Sydney criminologist and lawyer, Tony Nikolic has established a ‘Covidmedical network’ to address legal issues arising from the lack of information concerning risks arising from the new vaccines. Nikolic wrote to the NSW Health Minister explaining the duty of care of the government to inform citizens of this, especially health workers. He questions the mandatory nature of the vaccines.[xiii] Notre Dame Law Professor Augusto Zimmerman stated that ‘no Australian government, either federal or state, or those acting on its behalf, is constitutionally authorised to force any individual to take medicament against his or her own will, or force them or their children to be, among other things, compulsorily vaccinated.’[xiv] German trial lawyer, Dr Reiner Fuellmich, co-founder of the Berlin Corona Committee, pointed out that the scientific understanding of PCR testing had changed: ‘The PCR does not test for LIVE VIRUS, only fragments, and those fragments could be from previous influenza infections. Each cycle for the PCR amplifies the production of those fragments, and the results should never exceed 24 cycles … it must be assumed that any test above 24 cycles has a 96% probability of false results.’[xv] How will our understanding of other ‘facts’, or indeed of this era, change with time?
Meantime the 2020 global Great Barrington Declaration was established with representatives from medical research and legal fields saying:
As infectious disease epidemiologists and public health scientists we have grave concerns about the damaging physical and mental health impacts of the prevailing COVID-19 policies … Current lockdown policies are producing devastating effects on short and long-term public health.[xvi]
Several alliances are challenging what was considered the ‘best medical knowledge’ with ongoing results of new research. For example a Polish initiative was established in 2021 called Ordo Medicus, a ‘grassroots social initiative of doctors and scientists of various fields for the promotion of health.’[xvii] This may in time alter previous assumptions which people accepted in good faith. At the very least, there is a need for greater informed consent, and Australian Dr Deirdre Little, with colleagues, is publishing on this very subject in Law and Medicine.
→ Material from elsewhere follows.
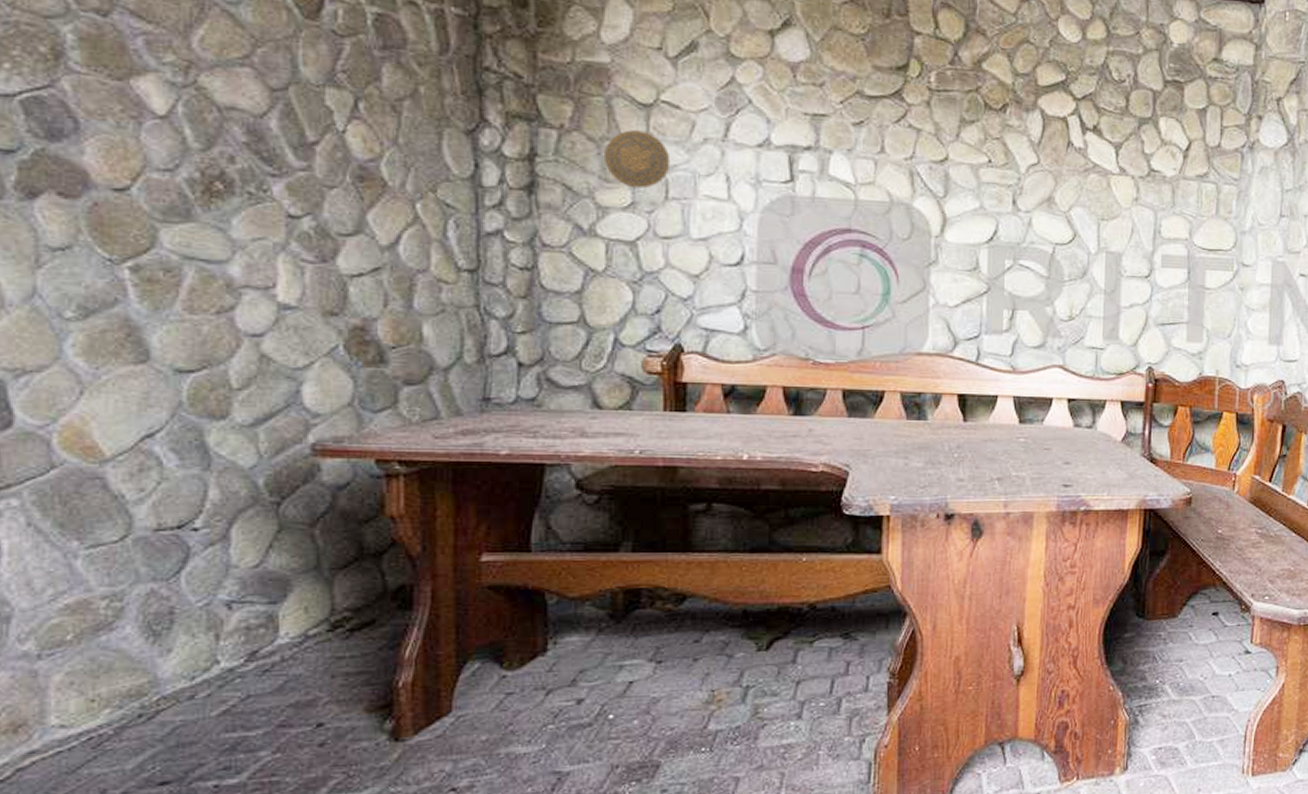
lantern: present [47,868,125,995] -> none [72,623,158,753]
Despite the threats that those unable or unwilling to take the vaccination would be excluded from society, Archbishop Fisher has been insistent that churches will be open to both vaccinated and unvaccinated people as the church has never discriminated against any group of people. (Catholic Weekly, Sept 19, 2021). Now it seems that there will be a loosening of the restrictions through some states. Is some of the research questioning the dominant narrative on Covid-19 altering the ‘best medical advice’? Whatever is happening in the new ‘normal’, perhaps we need to remember that while many fear the Delta virus, we always have with us the Alpha and the Omega, HE, who holds us close, mitigates our fears, and is a lamp for our path, and with us every moment of our days.